For months, Zimbabwe President Robert Mugabe and opposition leader Morgan Tsvangirai wrangled over a power-sharing deal after disputed elections, but their new unity government has imcreased optimism that could help repair a tattered economy.
"Zimbabwean platinum production increased despite a very difficult political and operating environment," JM said in its Platinum 2009 report.
In its 2008 Platinum report, JM had said political uncertainty in Zimbabwe, which has the second largest reserves of platinum after South Africa, could damage output.
Mining has become the leading source of foreign exchange for the southern African country, but political turmoil and unfavourable rules led to mines closing, especially in gold.

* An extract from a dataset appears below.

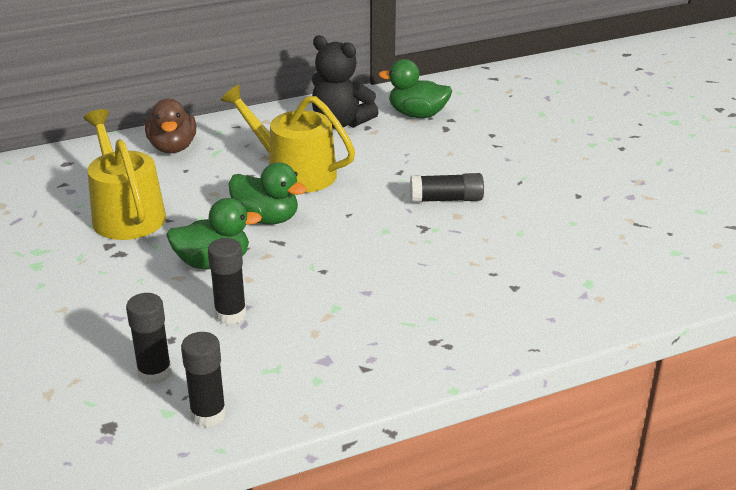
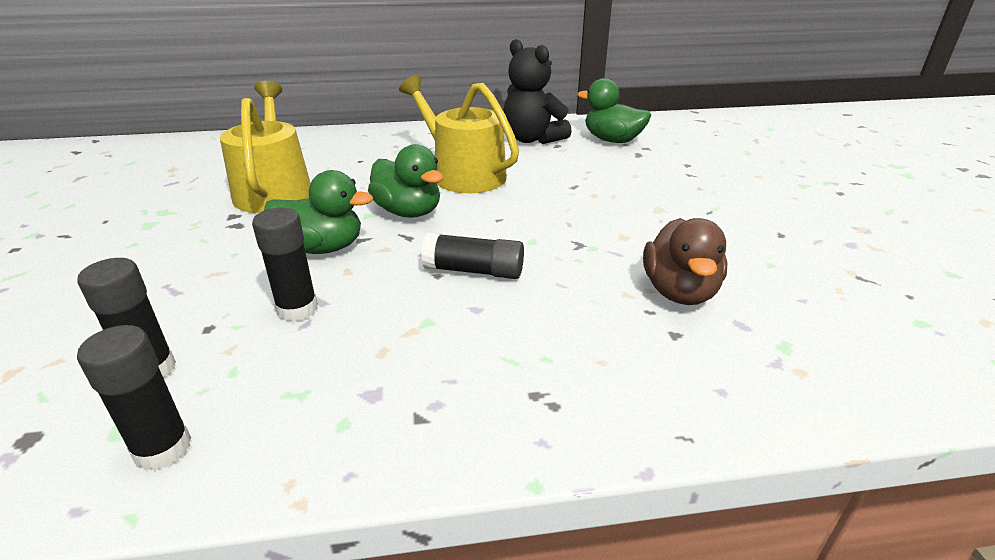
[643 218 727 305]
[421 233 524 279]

Miners have since 2002 struggled with foreign currency, energy and equipment shortages, forcing operations to shut down while skilled labour fled to other countries.
JM said Zimbabwe’s two platinum mines not only maintained production levels, they extended their expansion programmes, although the weaker platinum metal group prices led to the closure of the Zimplat’s open pit in November.
Zimplats, owned by the world’s No. 2 platinum producer Impala Platinum (Implats), which has the biggest mining investments in Zimbabwe, replaced the lost ore by tapping into new underground sources.
Zimbabwe’s other mine is Mimosa, a jointly run operation by Implats and Aquarius.
Implats, which is expanding Zimplats at a cost of about $340 million, has vowed to pump more cash into the country but only if the political and economic situation improves.
Implats Chief Executive David Brown met Mugabe last month in Harare and invited him to the commissioning of its expanded mine later this year.
Anglo Platinum (Angloplat), the world’s top producer of the metal, is also expanding its potential in the country by developing the Unki platinum mine in central Zimbabwe, meant to produce 150,000 ounces a year when complete.
Implats, Angloplat and Rio Tinto, are some of the biggest mining firms with interests in Zimbabwe, and have weathered the storm unleashed by the country’s political crisis.
Mining officials in the country say platinum output could grow further, but a law limiting foreign ownership of mines to 49 percent is a huge barrier to mining investment in Zimbabwe, which also has hefty deposits of diamonds, coal and nickel.